## What is asked
Output the lines from the one containing "collectors: W. Devia" to the one containing "collector number: 2532", both included, as a JSON array of strings with one string per line and blank lines omitted.

---+---

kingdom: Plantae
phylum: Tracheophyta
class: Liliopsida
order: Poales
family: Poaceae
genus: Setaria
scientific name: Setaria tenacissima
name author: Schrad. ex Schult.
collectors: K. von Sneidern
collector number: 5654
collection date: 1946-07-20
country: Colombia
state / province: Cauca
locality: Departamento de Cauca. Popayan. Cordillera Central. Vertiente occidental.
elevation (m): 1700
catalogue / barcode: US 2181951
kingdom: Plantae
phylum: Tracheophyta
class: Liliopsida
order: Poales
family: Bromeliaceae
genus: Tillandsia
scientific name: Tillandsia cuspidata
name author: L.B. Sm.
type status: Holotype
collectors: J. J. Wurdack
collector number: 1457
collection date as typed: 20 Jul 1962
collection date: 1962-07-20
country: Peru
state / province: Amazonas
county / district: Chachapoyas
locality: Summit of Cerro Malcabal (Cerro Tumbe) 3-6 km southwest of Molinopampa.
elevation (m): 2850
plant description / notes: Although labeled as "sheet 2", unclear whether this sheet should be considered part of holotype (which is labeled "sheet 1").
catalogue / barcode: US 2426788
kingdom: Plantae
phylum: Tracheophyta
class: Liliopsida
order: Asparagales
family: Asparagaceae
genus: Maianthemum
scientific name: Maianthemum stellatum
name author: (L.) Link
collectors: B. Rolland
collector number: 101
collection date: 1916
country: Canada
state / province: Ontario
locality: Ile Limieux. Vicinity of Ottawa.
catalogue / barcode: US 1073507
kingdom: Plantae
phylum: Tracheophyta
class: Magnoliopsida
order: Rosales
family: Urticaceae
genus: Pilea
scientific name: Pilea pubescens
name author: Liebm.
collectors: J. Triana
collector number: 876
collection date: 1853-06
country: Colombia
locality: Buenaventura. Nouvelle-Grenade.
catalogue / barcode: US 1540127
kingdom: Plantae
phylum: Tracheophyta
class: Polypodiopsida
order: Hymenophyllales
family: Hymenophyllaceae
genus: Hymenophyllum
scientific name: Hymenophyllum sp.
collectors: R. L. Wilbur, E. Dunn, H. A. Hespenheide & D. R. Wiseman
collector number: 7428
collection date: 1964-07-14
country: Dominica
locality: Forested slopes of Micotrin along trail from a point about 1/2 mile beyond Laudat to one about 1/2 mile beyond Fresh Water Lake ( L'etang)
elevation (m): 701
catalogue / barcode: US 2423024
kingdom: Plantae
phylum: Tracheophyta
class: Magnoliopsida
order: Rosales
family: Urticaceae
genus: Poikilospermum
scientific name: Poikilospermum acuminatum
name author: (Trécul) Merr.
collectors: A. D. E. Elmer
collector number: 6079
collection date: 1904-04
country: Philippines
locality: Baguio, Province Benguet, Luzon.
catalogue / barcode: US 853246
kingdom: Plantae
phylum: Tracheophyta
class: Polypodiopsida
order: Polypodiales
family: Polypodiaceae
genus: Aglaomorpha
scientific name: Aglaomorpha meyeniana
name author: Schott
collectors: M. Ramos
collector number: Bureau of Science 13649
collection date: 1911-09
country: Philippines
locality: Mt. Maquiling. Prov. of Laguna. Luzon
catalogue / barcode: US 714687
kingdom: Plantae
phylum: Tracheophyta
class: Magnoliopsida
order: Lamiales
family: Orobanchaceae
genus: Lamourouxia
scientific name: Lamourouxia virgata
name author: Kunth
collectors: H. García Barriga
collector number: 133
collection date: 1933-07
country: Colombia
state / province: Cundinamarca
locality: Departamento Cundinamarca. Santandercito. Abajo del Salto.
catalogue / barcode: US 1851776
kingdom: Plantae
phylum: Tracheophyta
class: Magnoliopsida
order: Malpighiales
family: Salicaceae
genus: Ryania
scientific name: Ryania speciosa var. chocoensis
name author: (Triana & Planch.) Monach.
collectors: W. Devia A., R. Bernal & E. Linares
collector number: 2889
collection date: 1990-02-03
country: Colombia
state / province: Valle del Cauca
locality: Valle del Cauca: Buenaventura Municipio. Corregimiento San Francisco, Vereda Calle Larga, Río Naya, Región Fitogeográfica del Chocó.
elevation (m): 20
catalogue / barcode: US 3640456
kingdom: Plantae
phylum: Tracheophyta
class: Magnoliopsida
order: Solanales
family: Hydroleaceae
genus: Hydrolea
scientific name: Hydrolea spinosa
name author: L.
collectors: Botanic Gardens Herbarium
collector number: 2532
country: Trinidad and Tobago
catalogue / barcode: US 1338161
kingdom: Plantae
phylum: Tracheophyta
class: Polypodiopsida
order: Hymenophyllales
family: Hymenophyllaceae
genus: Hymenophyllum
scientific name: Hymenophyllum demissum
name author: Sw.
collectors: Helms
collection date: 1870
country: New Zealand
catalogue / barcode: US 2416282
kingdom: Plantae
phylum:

---+---

## Solution
[
  "collectors: W. Devia A., R. Bernal & E. Linares",
  "collector number: 2889",
  "collection date: 1990-02-03",
  "country: Colombia",
  "state / province: Valle del Cauca",
  "locality: Valle del Cauca: Buenaventura Municipio. Corregimiento San Francisco, Vereda Calle Larga, Río Naya, Región Fitogeográfica del Chocó.",
  "elevation (m): 20",
  "catalogue / barcode: US 3640456",
  "kingdom: Plantae",
  "phylum: Tracheophyta",
  "class: Magnoliopsida",
  "order: Solanales",
  "family: Hydroleaceae",
  "genus: Hydrolea",
  "scientific name: Hydrolea spinosa",
  "name author: L.",
  "collectors: Botanic Gardens Herbarium",
  "collector number: 2532"
]